**Data extracted from a collection**
● ● ● ●

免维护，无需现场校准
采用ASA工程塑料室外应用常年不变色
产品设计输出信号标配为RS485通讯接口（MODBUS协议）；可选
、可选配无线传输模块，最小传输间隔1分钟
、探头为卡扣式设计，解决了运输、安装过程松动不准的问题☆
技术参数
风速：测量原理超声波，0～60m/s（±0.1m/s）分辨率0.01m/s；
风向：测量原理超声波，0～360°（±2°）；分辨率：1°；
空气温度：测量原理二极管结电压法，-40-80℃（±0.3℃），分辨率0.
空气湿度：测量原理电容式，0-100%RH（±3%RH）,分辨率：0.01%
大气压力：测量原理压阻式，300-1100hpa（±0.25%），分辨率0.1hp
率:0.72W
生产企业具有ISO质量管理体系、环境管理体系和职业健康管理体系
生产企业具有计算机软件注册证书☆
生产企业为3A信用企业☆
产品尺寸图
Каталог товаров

● ● ● ●

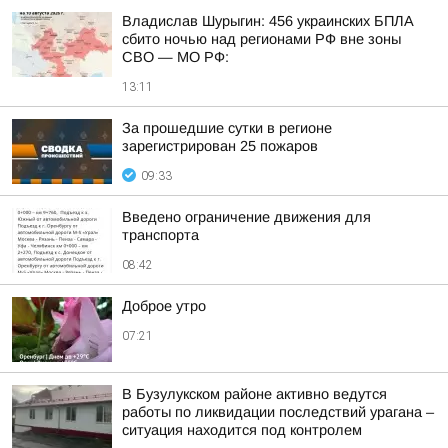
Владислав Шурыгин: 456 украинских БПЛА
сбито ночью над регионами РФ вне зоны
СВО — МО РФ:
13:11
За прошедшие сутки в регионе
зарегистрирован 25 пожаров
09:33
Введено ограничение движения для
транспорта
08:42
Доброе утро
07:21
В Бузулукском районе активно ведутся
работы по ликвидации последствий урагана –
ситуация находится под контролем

● ● ● ●

**Assigned task**
Only the lines above starting at the one containing "Владислав Шурыгин: 456 украинских БПЛА" and ending at the one containing "В Бузулукском районе активно ведутся", both included, are to be returned, exactly as they read.

**Problem solution**
Владислав Шурыгин: 456 украинских БПЛА
сбито ночью над регионами РФ вне зоны
СВО — МО РФ:
13:11
За прошедшие сутки в регионе
зарегистрирован 25 пожаров
09:33
Введено ограничение движения для
транспорта
08:42
Доброе утро
07:21
В Бузулукском районе активно ведутся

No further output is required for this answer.